I am reassured, by the way, Minister Hanafin has begun to address the Report. For a start off, she took notice of a motion I put down in the Seanad last May and has increased the number of undergraduate entrants by 70 from September 2006. My suggestion, which was supported by my fellow independent Senators, was to do so by last September. (I'm sure the increase was due to my suggestion, not serendipity.) Further increases of 45 and 35 are to follow in the next two years, all under the old CAO system which will give time for proper planning. Some people around Leinster House were suggesting she should take a "big bang" approach but I am very relieved she has not. We already take in a limited number of graduates and this could be expanded gradually. By the way, the planned Graduate Entry University of Limerick Medical School was not given the green light by the Report, the fact that we had one medical school for 800,000 people as opposed to one per 1.6 million approximately in the U.K. being noted.

Finally, let me turn to the question of undergraduate entry. It is suggested an aptitude test should be used-which type of test is not really specified, but as many have pointed out the qualities required to be a forensic pathologist and a general practitioner don't seem that close.

An aptitude test has been used in the United States (Scholastic Aptitude Test S.A.T.) for years. In some 300 universities they are now discarding such tests as useless or only to be used in conjunction with a school's assessment. In the U.K. the value of the Biomedical Aptitude Test (B.M.A.T.) was the subject of a major debate in the House of Commons recently. In Australia such tests are used only in conjunction with other evaluation procedures.

In the Report it is noted that there are a small number of places for students from disadvantaged backgrounds. The working Group points, out amongst other things, that it would be good to have students from more diverse backgrounds entering medicine. Examination of the results of S.A.T. tests by ethnic group and gender shows it will certainly not be achieved by this means. Over the last twenty years whites consistently do best in both the verbal and mathematical sections, except for Asian Americans who beat all comers by a mile in the mathematical section. (I seem to recall a problem with this in Canadian Universities where it was suggested Asian Canadians would have to be handicapped such were their achievements!) Over the years the scores of the blacks, Hispanic or Latino and Mexican Americans did not improve much. There was some improvement in the Puerto Rican and American Indian groups but still they were a long way behind the whites. I have read many reports on the grind schools for these aptitude tests and I suppose the whites being the most affluent in America may be most able to afford to learn how to do these tests.

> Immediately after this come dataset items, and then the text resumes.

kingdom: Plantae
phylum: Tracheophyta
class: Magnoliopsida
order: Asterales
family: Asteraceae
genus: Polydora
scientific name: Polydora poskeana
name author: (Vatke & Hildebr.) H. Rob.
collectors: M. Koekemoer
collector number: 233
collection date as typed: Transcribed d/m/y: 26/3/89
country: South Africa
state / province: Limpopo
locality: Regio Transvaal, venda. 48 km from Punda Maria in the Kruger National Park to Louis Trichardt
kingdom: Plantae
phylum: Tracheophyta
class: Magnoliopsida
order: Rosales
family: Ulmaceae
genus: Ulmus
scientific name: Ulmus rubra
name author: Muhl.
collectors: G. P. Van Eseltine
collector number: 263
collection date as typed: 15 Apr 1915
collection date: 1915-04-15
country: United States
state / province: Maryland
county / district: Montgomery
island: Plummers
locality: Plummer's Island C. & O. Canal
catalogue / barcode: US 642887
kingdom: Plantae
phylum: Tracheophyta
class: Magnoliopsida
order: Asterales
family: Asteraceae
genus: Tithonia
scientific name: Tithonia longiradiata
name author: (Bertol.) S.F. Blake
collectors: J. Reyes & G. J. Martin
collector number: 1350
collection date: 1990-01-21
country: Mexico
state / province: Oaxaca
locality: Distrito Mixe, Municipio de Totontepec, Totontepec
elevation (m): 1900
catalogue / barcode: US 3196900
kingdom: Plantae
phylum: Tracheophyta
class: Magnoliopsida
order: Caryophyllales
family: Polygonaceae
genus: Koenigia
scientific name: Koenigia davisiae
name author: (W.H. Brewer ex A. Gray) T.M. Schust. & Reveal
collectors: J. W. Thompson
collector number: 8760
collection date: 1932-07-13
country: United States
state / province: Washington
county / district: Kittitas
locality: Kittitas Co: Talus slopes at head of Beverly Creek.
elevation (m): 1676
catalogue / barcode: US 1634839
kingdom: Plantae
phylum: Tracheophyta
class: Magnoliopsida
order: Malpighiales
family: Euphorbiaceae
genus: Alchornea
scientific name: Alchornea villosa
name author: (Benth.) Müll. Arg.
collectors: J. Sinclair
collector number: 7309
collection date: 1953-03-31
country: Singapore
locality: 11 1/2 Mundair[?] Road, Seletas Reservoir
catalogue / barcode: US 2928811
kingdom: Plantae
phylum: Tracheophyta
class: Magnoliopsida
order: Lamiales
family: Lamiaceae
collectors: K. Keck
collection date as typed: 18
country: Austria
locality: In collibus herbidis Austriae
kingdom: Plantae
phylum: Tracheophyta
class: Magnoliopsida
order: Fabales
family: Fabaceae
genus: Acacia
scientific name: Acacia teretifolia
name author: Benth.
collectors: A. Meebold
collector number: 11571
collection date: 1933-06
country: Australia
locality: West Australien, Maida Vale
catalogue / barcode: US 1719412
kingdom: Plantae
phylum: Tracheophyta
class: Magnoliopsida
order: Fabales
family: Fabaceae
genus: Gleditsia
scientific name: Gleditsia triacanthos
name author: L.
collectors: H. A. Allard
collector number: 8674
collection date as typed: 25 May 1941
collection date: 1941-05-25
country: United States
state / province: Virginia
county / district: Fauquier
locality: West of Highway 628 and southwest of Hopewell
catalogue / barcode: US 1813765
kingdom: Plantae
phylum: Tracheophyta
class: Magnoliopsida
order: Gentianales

Some people feel there is a problem in the preponderance of girls entering medical school. There has even been an ignoble suggestion made that using these aptitude tests would disadvantage girls, because they do less well than boys in the mathematical section. Naturally, I do not associate myself with such base suppositions, although while I do feel patients should have gender choice I never remember anyone sighing and moaning when well over 70 percent of medical school graduates were men. Where was gender choice for the women who begged me to find them female obstetricians, gynaecologists, G.P.s?

In the Seanad debate I queried why would-be medical students were to be the only ones given aptitude tests. What about vets, physiotherapists, dentists whose point scores must be nearly as high? And Senator Ann Ormonde, a career guidance teacher by training, wanted to know why those going for courses with lower points shouldn't get equal treatment. "What about engineers" she asked. Maybe they are digging the roads over and over again in her area. She has a good point.